SUPPLIED TEXT>

↓

I would like to pick one from my train journeys to understand the situation. This particular one dragged me through all possible colours of pain. By the time I came out of the Howrah-Ahmedabad Express, I was black and blue from all the metaphorical blows. There was already enough chaos in the compartment that I had to get into, but it's the general compartment, so what else can one expect? This tale is a summary of the train journeys of all the women combined, especially the ones that travel by the general compartment, the option that we choose to travel by due to economic reasons.

I was aiming to get down at Jalgaon after boarding the train from Ahmedabad. Three of my friends and I were all set and excited to venture out into Ajanta and Ellora caves. After quarrelling with a few people lying down without tickets on the seats people were supposed to sit in, we forced ourselves to believe we were comfortable. I was getting into the art of doing that when a man came and sat at the edge of the seat opposite to me. The woman constantly nagging the people trying to sit there did not have an opinion this time. She was silent and let him sit. The man started to converse with me, and after a while, he settled down on the floor to sleep, or so I thought. A girl was already lying between the lower berths' space. He lay down on the way that people walk through. The tale takes a dark turn when this man starts bending the upper side of his body towards where my legs were. I could barely sit at the edge of the seat, and now I couldn't keep my legs on the floor. I hugged my backpack tight and folded my legs. He had a lot of space to put his head comfortably, but he snuggled by my legs. When he found out that his prey had realised what he was up to, he moved on to the girl lying on the floor between the lower berths. I saw him slide his hand under her skirt, which was it for me. The woman who didn't want men to sit anywhere near her, even on the floor, did not want to protect her granddaughter after she realised that her voice was thinning into the air he was breathing in. I pulled my right leg out and stomped on his right hand. The entire time, he had his head inside his bed sheet and pretended nothing was happening. He withdrew his hand, but he did not mean to spare me. He raised his hands and touched my legs "accidentally" as he lay there twisting and turning for no particular reason. I kicked him again, but it was almost as if I turned invisible whenever I started to react. This frustrated me even further, and my eyes began to water.

↑

GOALS>
**a)** Decide whether each statement below agrees with the train journey account, and answer yes or no for each, quoting the words from the account that settle it.
(i) The narrator boarded at Ahmedabad and planned to leave the train at Jalgaon.
(ii) The narrator was traveling alone.
(iii) The narrator stomped on the man's left hand.
**b)** Write the next part of the train journey account, picking up right after its final sentence.

SOURCE DATA>
↓

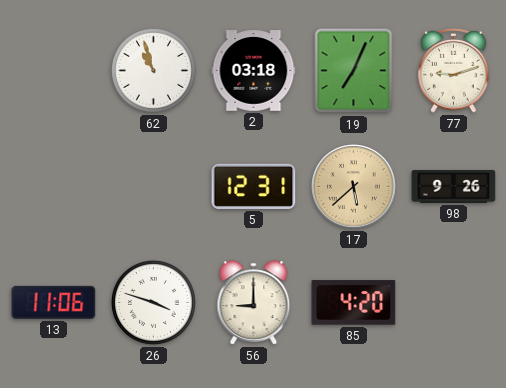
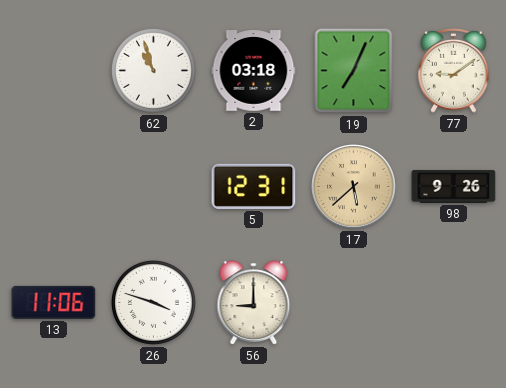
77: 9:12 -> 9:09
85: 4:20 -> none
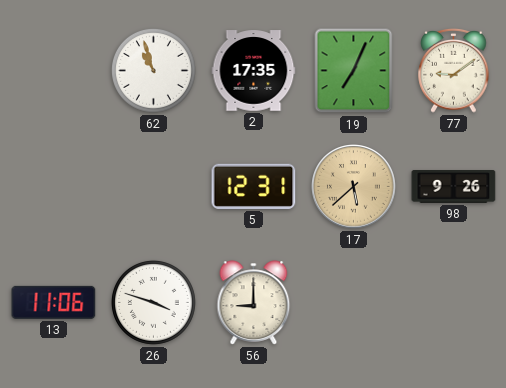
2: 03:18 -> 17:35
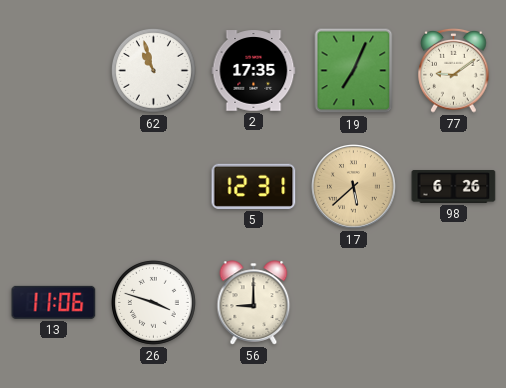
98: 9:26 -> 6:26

↑

RESPONSES TO THE TASKS>
**a)**
(i) Yes: "I was aiming to get down at Jalgaon after boarding the train from Ahmedabad."
(ii) No: "Three of my friends and I were all set and excited to venture out into Ajanta and Ellora caves."
(iii) No: "I pulled my right leg out and stomped on his right hand."

**b)**
The setting is further mystified by the fact that no one wanted to help me out after clearly observing my helplessness. Forget help, a few men were even smirking and laughing at the commendable thing that he was doing. No one raised even a finger. Patriarchy and Internalised patriarchy crushed me from both ends. Then, after watching my struggle for a while, a man watching a cricket match on his phone chose to call him out for me. He was the only human that I could find among the savages that I was surrounded by. The abuser felt attacked, and he sat silently for a while, got up and left after some time. You might be wondering where my friends were all this time. The compartment was generally very noisy, and this event faded into the background. They were sound asleep on the upper berth and did not notice my struggle. I am the kind of person who would never ask for help, which is a horrendous trait, and I am aware of it, but I can't shake that trait off.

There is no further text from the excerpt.